Jackal circled the lot of them on his horse, making sure his men didn't get carried away, making sure none of the mages tried to put up some pitiful fight that might get them injured.  Taking down the guards and rounding up the prisoners, that was the easy part.  The hard part would be keeping them all in one piece for the rather long trek they were about to take.

The old man was bleeding from the head, but he'd be all right.  He was up and standing solid.  One of the girls looked about to faint.  Jackal spurred his horse over.

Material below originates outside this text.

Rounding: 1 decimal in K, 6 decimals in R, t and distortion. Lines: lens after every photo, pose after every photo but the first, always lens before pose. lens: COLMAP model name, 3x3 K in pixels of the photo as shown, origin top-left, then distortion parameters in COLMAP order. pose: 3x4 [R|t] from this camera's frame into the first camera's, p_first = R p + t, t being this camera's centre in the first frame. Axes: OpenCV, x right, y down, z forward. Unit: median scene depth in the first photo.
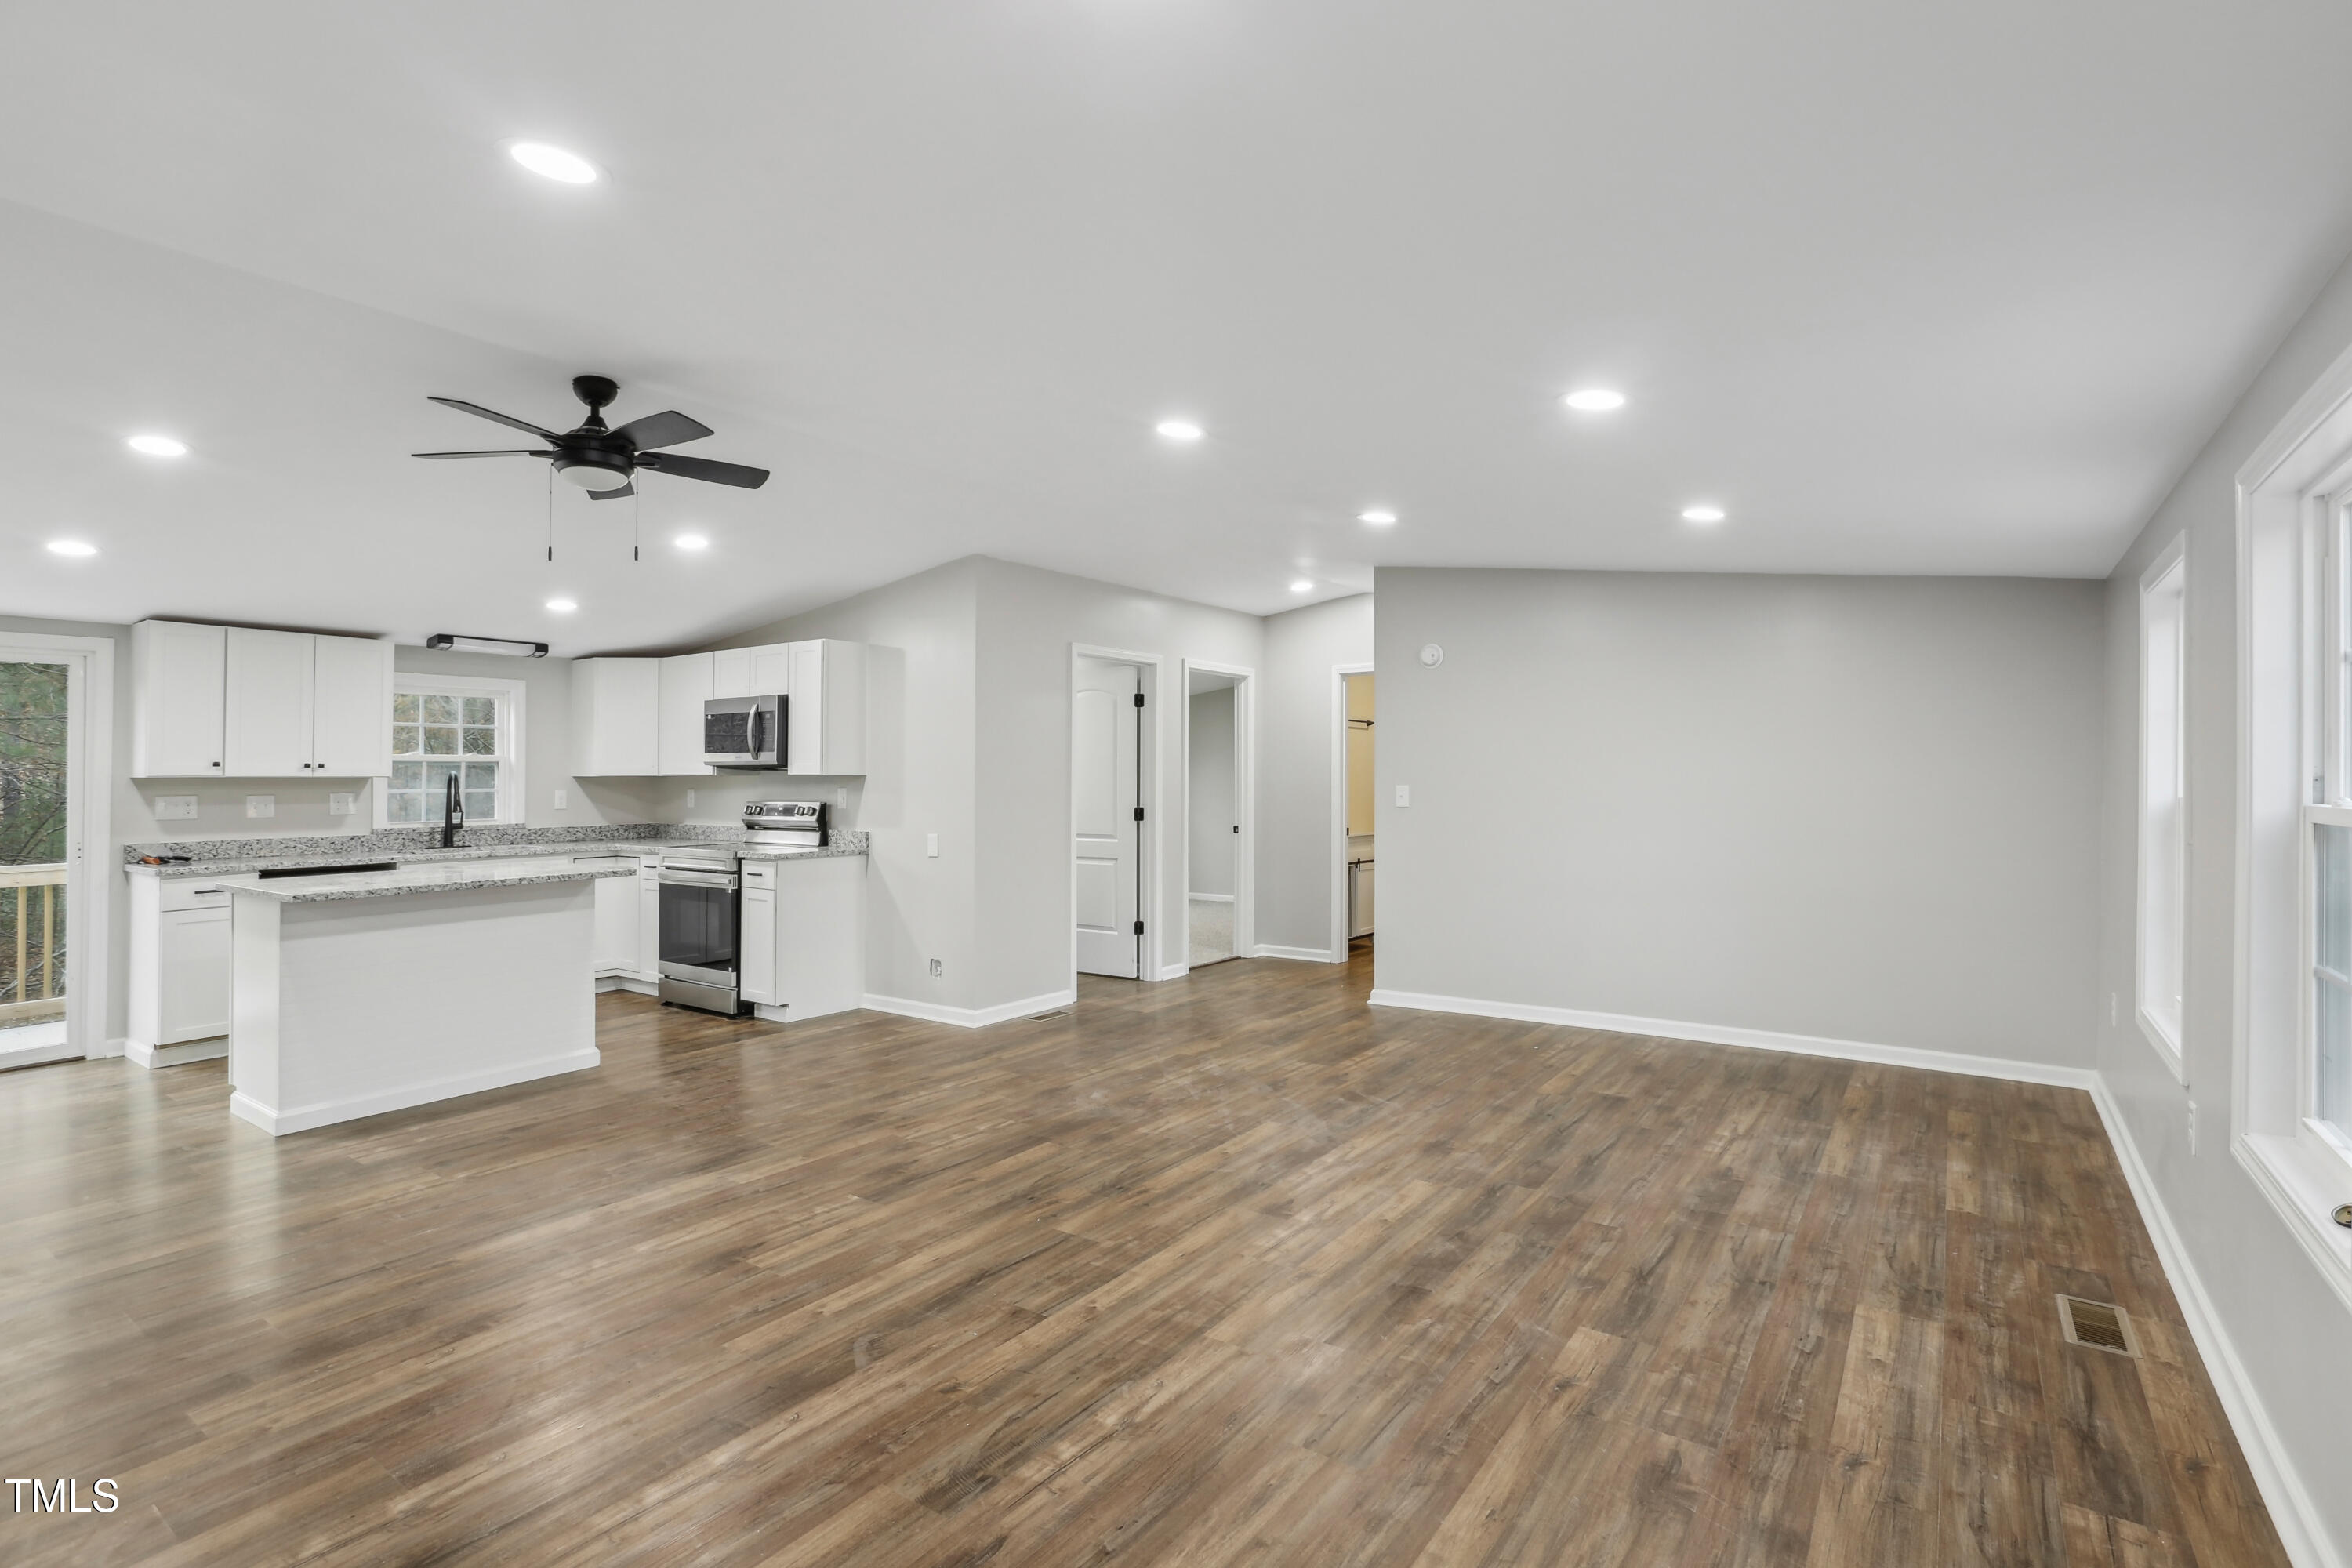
lens RADIAL K [[1117.9, 0, 1180.9], [0, 1117.9, 783.3], [0, 0, 1]] dist [-0.045011, 0.016451]
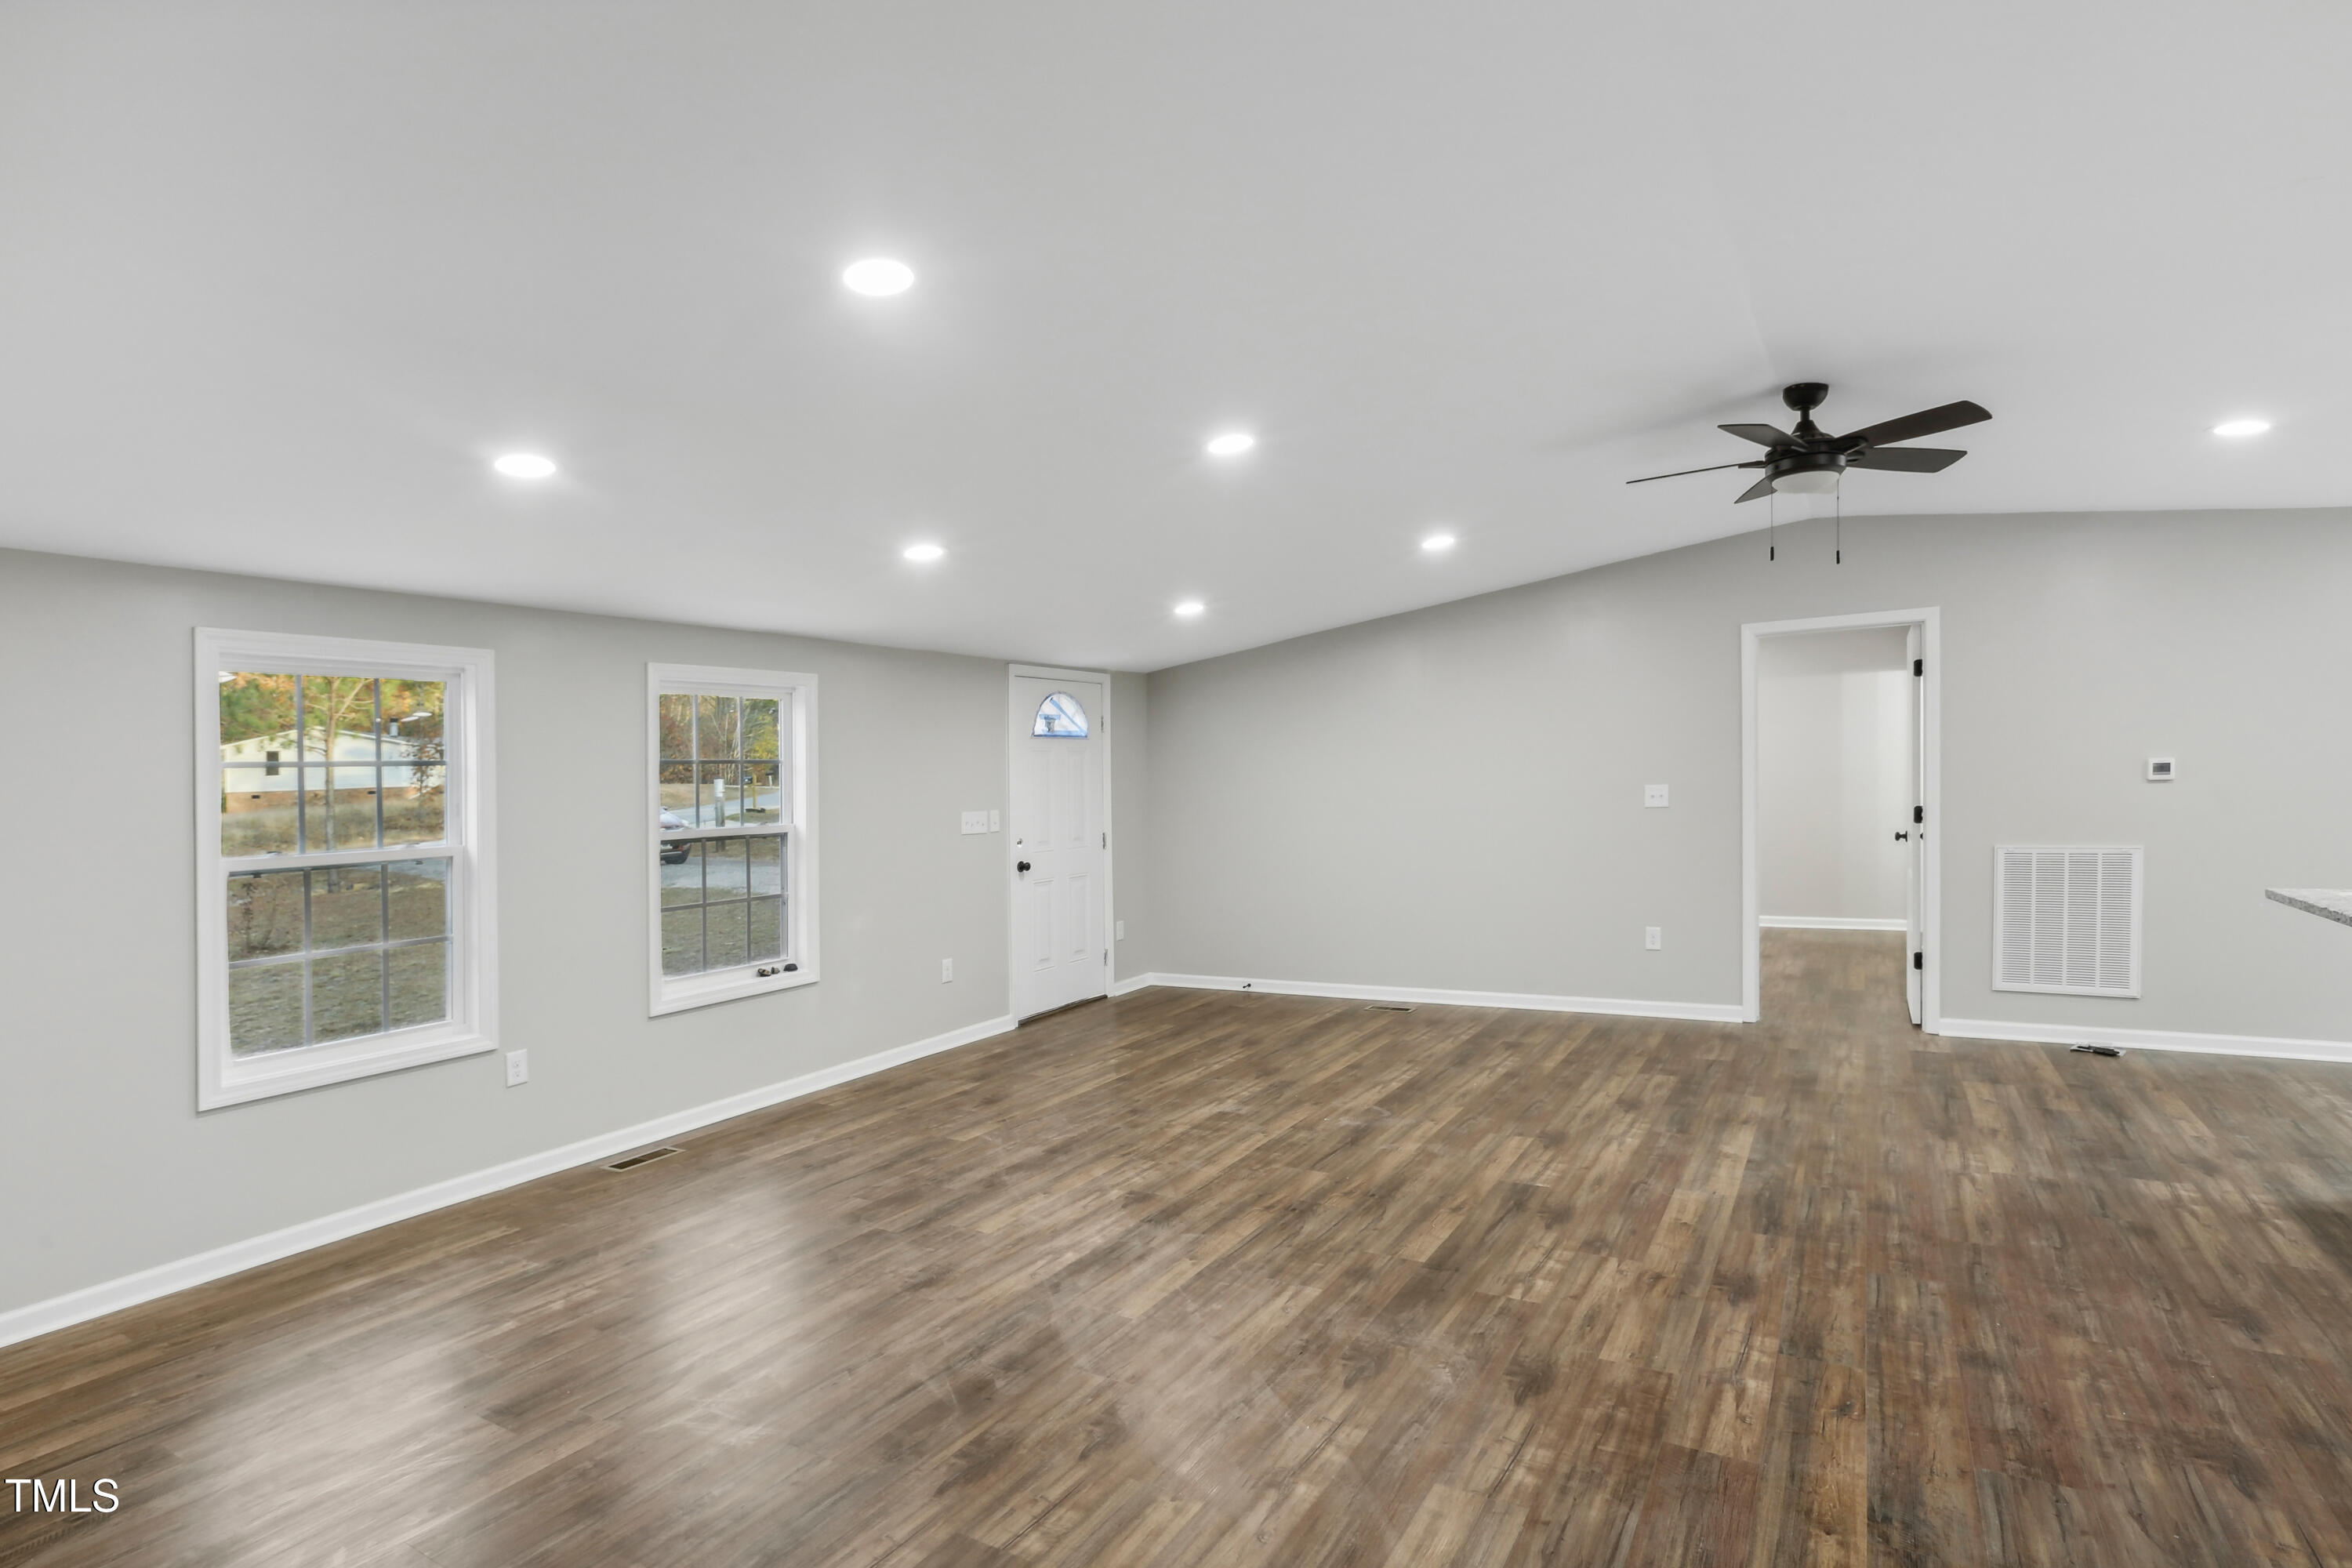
lens RADIAL K [[1117.9, 0, 1167.2], [0, 1117.9, 781.5], [0, 0, 1]] dist [-0.045011, 0.016451]
pose [[-0.997064, 0.045480, -0.061599, 0.100448], [0.045688, 0.998954, -0.001973, -0.020153], [0.061445, -0.004782, -0.998099, 1.959038]]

"You there."  Some other mage with curly pink hair had gone about comforting the other one, for all the good it was doing.  "See if you can't get her under control."

Katie

Aisha almost jumped clear out of her skin. She'd been so focused on Rhoda that she hadn't noticed--well, anything else, really. She shrank back from the man on the horse, tightening her grip on her friend.

Answer him. She had to answer him.

"I--I--" She took a deep breath. "--she's having a hard time breathing. It's the iron. She's just--she's, um, really sensitive, it's a, an inherited condition." Aisha swallowed. "Sir."